SELECTED EXTRACT:
------------
Generating novel allelic variation through Activator insertional mutagenesis in maize

Abstract

The maize transposable element Activator (Ac) has been exploited as an insertional mutagen to disrupt, clone, and characterize genes in a number of plant species. To develop an Ac-based mutagenesis platform for maize, a large-scale mutagenesis was conducted targeting the pink scutellum1 locus. We selected 1092 Ac transposition events from a closely linked donor Ac, resulting in the recovery of 17 novel ps1 alleles. Multiple phenotypic classes were identified corresponding to Ac insertions in the 5'-UTR and coding region of the predicted Ps1 gene. To generate a stable allelic series, we employed genetic screens and identified 83 germinally heritable ps1 excision alleles. Molecular characterization of these excision alleles revealed a position-dependent bias in excision allele frequencies and the predominance of 7- and 8-bp footprint products. In total, 19 unique ps1 excision alleles were generated in this study, including several that resulted in weak mutant phenotypes. The analysis of footprint alleles suggests a model of Ac excision in maize that is consistent with recent in vitro studies of hAT element excision. Importantly, the genetic and molecular methods developed in this study can be extended to generate novel allelic variation at any Ac-tagged gene in the genome.

Figure 1.—

Ac-induced ps1 allelic variation. (A) Ac insertions in ps1. The long horizontal black bar represents the coding and noncoding regions of the intronless Ps1 gene. Red triangles above the gene represent Ac insertions in 5′–3′ orientation in each ps1-m∷Ac allele; red triangles below the gene are Ac insertions in 3′–5′ orientation. Orientation is related to Ac transcriptional start sites. Rectangular open boxes represent Ac-induced ps1-d alleles with the signature of Ac excision. Previously identified conserved regions (Cunningham et al. 1996) are shown by colored boxes: DB, dinucleotide-binding motif; CYI, cyclase motif I; CYII, cyclase motif II; TM, predicted transmembrane helix; C, charged region. Representative seedling phenotypes that are homozygous for (B) the W22 Ps1 allele, (C) ps1-m18∷Ac, and (D) ps1-m7∷Ac are shown.

Figure 2.—

Genetic scheme II used to identify novel Ac excision alleles. (A) Genetic strategy developed to recover ps1 footprint alleles. Triangles represent Ac insertions. “+” represents the wild-type allele. Large parentheses represent putative excision alleles. Ac excision events are indicated by curved arrows. Solid arrows denote primers designed to amplify the donor Ac (dAc, bti97156∷Ac). Shaded angled arrows represent primers designed to amplify the Ac insertion site at ps1 locus. (B) A representative PCR gel image. When Ac is present, Ac-specific and locus-specific primers result in amplification products of a predicted size. If Ac is absent from the locus, no products are detected. The 1-kb DNA ladder (Promega) is labeled as M. Eight individual plants were genotyped using two PCR reactions. Odd-numbered lanes show products that result from amplification of the dAc (lanes 1, 5, 9, 13, and 15), whereas even-numbered lanes show expected products when Ac is inserted at the ps1 locus (lanes 2, 4, 8, 10, and 14). Lanes without amplification products indicate a potential Ac excision allele.
------------
DATA SHOWN:
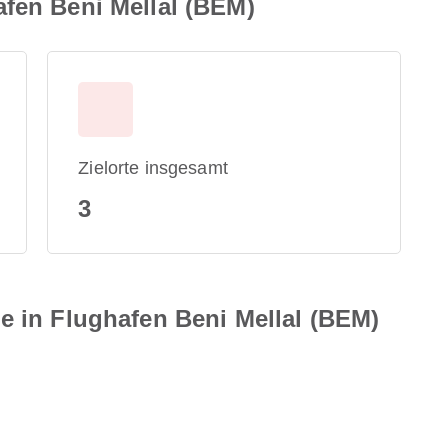
afen Beni Mellal (BEM)
Zielorte insgesamt
3
e in Flughafen Beni Mellal (BEM)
------------
REQUIRED ACTION 1: In the maize mutagenesis article, how many novel ps1 alleles were recovered from the 1092 selected Ac transposition events?
REQUIRED ACTION 2: Reproduce the part of the maize mutagenesis article starting with "Ac-induced ps1 allelic" and going on through "ps1-m7∷Ac are shown.".

EXERCISE RESULT 1: 17 novel ps1 alleles were recovered.

EXERCISE RESULT 2:
Ac-induced ps1 allelic variation. (A) Ac insertions in ps1. The long horizontal black bar represents the coding and noncoding regions of the intronless Ps1 gene. Red triangles above the gene represent Ac insertions in 5′–3′ orientation in each ps1-m∷Ac allele; red triangles below the gene are Ac insertions in 3′–5′ orientation. Orientation is related to Ac transcriptional start sites. Rectangular open boxes represent Ac-induced ps1-d alleles with the signature of Ac excision. Previously identified conserved regions (Cunningham et al. 1996) are shown by colored boxes: DB, dinucleotide-binding motif; CYI, cyclase motif I; CYII, cyclase motif II; TM, predicted transmembrane helix; C, charged region. Representative seedling phenotypes that are homozygous for (B) the W22 Ps1 allele, (C) ps1-m18∷Ac, and (D) ps1-m7∷Ac are shown.